*WORK INSTRUCTION*. Each line that has the string "source" must be copied from the records below.

*DATA SHOWN*.
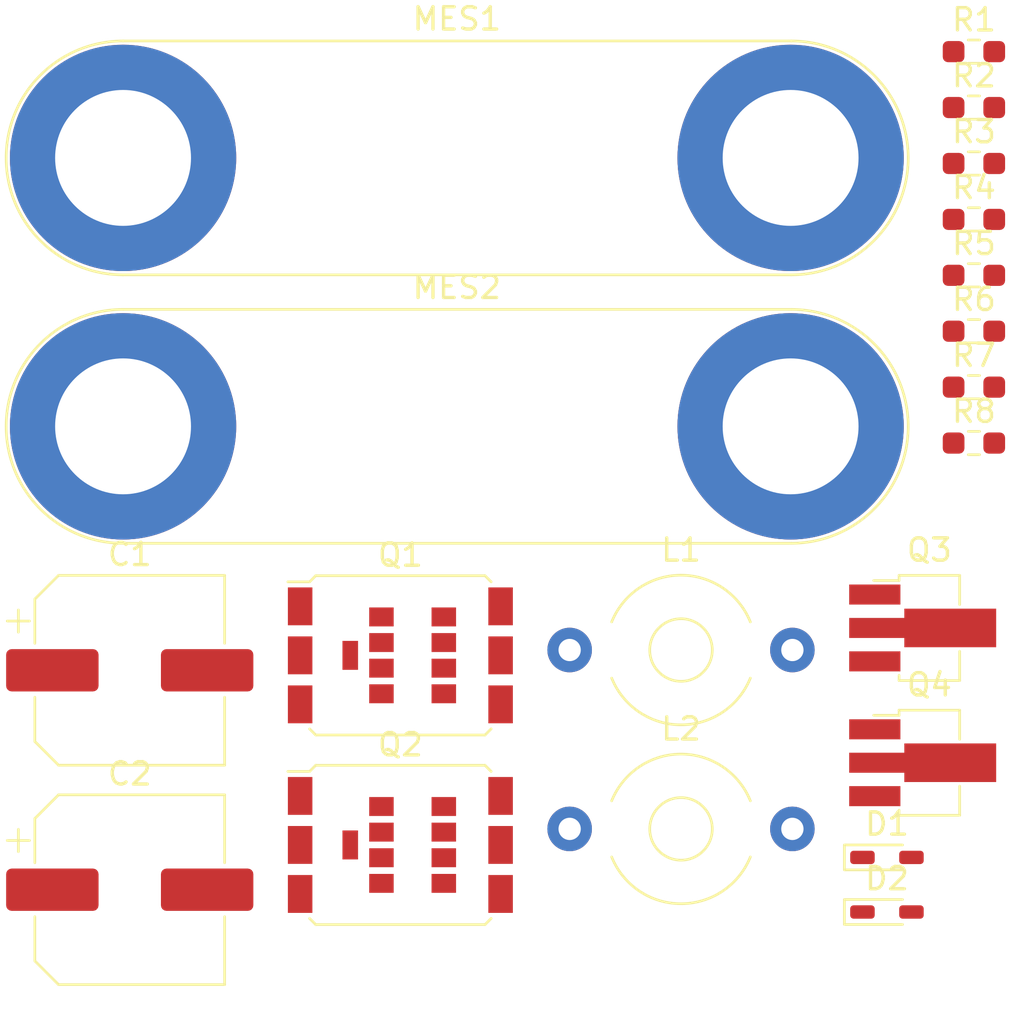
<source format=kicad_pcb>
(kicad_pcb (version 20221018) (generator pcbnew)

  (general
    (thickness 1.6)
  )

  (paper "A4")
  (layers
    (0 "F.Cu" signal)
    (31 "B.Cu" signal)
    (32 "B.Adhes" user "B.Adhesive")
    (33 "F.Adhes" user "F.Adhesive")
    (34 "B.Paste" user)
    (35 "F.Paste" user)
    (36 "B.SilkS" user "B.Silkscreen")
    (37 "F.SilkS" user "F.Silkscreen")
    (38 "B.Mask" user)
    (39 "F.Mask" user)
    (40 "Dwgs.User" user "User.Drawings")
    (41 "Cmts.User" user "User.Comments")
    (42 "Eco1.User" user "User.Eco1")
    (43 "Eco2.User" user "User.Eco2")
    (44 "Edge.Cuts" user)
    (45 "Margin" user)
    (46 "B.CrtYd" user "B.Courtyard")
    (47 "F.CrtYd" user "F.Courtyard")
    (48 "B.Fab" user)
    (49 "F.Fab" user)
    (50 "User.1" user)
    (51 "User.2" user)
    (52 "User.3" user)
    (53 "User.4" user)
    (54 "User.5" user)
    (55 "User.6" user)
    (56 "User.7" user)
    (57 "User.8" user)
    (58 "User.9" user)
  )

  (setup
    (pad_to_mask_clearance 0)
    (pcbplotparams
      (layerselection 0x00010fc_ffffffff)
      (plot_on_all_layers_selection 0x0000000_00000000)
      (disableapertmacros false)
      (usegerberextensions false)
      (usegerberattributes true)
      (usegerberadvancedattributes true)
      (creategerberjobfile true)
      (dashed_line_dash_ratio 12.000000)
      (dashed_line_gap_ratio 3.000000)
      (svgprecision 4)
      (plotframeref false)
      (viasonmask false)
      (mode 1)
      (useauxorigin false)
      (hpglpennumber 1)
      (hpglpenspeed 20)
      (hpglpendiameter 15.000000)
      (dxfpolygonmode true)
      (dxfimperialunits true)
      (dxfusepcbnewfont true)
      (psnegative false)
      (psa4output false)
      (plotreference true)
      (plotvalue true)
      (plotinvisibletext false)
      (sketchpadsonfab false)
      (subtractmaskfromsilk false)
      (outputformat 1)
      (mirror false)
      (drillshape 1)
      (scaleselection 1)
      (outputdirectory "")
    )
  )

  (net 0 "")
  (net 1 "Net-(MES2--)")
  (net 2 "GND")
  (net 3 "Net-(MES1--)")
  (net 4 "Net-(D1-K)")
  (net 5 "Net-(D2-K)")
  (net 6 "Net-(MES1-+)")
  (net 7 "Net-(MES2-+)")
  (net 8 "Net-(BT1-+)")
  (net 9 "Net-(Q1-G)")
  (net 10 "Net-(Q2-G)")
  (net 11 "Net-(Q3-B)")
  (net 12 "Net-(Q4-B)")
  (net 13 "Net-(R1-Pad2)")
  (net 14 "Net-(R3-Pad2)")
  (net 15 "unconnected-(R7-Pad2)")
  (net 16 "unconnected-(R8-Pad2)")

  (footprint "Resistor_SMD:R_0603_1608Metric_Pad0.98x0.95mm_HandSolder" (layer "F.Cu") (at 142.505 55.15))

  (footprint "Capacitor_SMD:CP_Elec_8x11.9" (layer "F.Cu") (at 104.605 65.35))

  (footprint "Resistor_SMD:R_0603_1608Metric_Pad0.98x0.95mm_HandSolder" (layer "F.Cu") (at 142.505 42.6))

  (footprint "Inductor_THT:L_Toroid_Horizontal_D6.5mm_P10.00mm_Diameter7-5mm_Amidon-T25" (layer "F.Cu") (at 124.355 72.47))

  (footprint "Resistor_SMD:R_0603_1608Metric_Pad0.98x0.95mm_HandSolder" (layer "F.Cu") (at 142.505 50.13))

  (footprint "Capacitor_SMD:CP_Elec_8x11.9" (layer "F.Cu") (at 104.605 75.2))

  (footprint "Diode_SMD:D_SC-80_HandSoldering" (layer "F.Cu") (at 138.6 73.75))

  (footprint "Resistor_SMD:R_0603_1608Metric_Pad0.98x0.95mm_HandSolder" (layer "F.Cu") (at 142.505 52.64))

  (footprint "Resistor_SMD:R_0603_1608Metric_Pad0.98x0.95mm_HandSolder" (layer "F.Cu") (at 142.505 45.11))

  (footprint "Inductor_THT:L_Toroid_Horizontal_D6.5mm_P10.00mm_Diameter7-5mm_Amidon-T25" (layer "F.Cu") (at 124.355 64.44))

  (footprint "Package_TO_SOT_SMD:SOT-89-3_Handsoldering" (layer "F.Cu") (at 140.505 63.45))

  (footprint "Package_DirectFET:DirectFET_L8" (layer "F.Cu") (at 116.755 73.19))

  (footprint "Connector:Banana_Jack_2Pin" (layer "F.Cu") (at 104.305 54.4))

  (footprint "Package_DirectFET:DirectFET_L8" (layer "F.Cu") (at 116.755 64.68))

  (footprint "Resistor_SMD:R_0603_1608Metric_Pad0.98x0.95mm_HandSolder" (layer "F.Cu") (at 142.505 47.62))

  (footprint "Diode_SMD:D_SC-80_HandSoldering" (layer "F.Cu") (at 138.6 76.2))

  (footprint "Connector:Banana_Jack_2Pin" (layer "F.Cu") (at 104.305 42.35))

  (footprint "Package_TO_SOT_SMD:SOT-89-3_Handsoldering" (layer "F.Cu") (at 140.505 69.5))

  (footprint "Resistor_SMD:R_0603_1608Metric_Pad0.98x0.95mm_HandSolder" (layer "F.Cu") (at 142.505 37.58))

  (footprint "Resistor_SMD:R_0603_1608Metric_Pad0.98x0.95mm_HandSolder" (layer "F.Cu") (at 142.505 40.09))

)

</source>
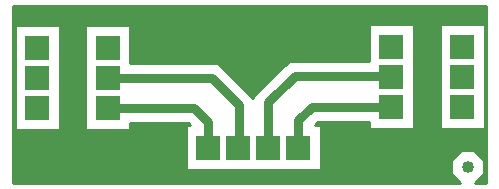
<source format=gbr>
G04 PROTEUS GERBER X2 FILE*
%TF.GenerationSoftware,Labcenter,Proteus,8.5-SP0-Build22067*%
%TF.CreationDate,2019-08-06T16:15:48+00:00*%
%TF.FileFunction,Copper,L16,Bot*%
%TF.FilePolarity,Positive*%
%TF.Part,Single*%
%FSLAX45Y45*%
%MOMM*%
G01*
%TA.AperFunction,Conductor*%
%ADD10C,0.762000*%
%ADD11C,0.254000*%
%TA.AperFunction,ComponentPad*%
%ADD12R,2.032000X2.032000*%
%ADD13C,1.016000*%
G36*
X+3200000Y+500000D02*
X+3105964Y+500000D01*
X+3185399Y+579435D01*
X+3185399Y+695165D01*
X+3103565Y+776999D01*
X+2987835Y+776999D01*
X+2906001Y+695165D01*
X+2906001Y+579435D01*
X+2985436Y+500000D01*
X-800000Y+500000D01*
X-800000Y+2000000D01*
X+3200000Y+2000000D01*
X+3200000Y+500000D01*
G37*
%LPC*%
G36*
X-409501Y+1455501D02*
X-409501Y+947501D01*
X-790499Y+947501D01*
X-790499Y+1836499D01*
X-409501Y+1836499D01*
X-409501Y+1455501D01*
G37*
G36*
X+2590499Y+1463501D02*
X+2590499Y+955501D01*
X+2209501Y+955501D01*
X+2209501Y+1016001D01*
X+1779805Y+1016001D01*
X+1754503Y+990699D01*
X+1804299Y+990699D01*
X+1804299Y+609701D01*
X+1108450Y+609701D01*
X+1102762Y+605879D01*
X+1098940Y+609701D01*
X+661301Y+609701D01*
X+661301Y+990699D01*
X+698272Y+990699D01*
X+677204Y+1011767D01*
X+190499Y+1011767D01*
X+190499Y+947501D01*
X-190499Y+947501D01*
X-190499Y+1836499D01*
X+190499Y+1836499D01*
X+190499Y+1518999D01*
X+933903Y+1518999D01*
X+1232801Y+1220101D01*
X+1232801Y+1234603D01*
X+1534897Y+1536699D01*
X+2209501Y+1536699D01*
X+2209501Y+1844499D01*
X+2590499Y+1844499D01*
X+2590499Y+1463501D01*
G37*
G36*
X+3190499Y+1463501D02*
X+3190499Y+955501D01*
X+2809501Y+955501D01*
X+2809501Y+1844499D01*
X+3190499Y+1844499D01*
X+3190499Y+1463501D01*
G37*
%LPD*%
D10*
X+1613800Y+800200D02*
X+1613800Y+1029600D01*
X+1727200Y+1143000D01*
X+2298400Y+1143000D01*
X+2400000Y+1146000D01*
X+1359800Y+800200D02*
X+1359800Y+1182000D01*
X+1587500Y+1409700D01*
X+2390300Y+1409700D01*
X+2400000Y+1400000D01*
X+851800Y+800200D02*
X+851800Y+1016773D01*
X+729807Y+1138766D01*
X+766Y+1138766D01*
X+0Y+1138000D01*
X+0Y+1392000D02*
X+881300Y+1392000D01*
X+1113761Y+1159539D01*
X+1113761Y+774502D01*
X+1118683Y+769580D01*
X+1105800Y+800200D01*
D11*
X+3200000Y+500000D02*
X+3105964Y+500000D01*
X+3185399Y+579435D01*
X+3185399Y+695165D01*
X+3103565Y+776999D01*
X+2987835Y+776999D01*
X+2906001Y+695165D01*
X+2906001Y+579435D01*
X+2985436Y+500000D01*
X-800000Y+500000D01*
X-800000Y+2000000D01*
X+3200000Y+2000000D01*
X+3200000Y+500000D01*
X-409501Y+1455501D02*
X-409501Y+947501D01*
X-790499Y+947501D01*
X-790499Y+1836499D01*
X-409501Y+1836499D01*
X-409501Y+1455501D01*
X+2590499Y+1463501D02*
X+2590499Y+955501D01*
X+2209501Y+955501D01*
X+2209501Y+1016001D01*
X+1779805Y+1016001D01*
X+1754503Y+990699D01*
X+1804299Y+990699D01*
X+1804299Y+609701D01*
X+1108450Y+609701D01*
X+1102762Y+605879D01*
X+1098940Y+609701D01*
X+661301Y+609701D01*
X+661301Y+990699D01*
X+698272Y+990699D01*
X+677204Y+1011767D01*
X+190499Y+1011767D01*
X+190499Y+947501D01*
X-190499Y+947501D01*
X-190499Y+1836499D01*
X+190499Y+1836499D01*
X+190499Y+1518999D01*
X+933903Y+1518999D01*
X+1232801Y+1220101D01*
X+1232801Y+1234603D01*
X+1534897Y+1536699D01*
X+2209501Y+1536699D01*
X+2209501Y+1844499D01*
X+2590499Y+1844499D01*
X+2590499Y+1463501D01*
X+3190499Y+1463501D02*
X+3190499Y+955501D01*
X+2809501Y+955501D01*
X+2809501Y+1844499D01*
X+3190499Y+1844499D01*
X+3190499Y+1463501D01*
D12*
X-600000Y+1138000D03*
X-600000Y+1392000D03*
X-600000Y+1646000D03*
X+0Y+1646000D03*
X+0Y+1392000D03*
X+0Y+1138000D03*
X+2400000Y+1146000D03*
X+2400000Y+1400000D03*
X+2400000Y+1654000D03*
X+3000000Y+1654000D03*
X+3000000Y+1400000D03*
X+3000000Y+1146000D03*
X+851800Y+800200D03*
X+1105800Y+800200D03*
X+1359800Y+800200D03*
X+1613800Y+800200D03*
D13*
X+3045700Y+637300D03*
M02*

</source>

*RESPONSE AREA*.
<source format=kicad_pcb>
</source>
<source format=gbr>
</source>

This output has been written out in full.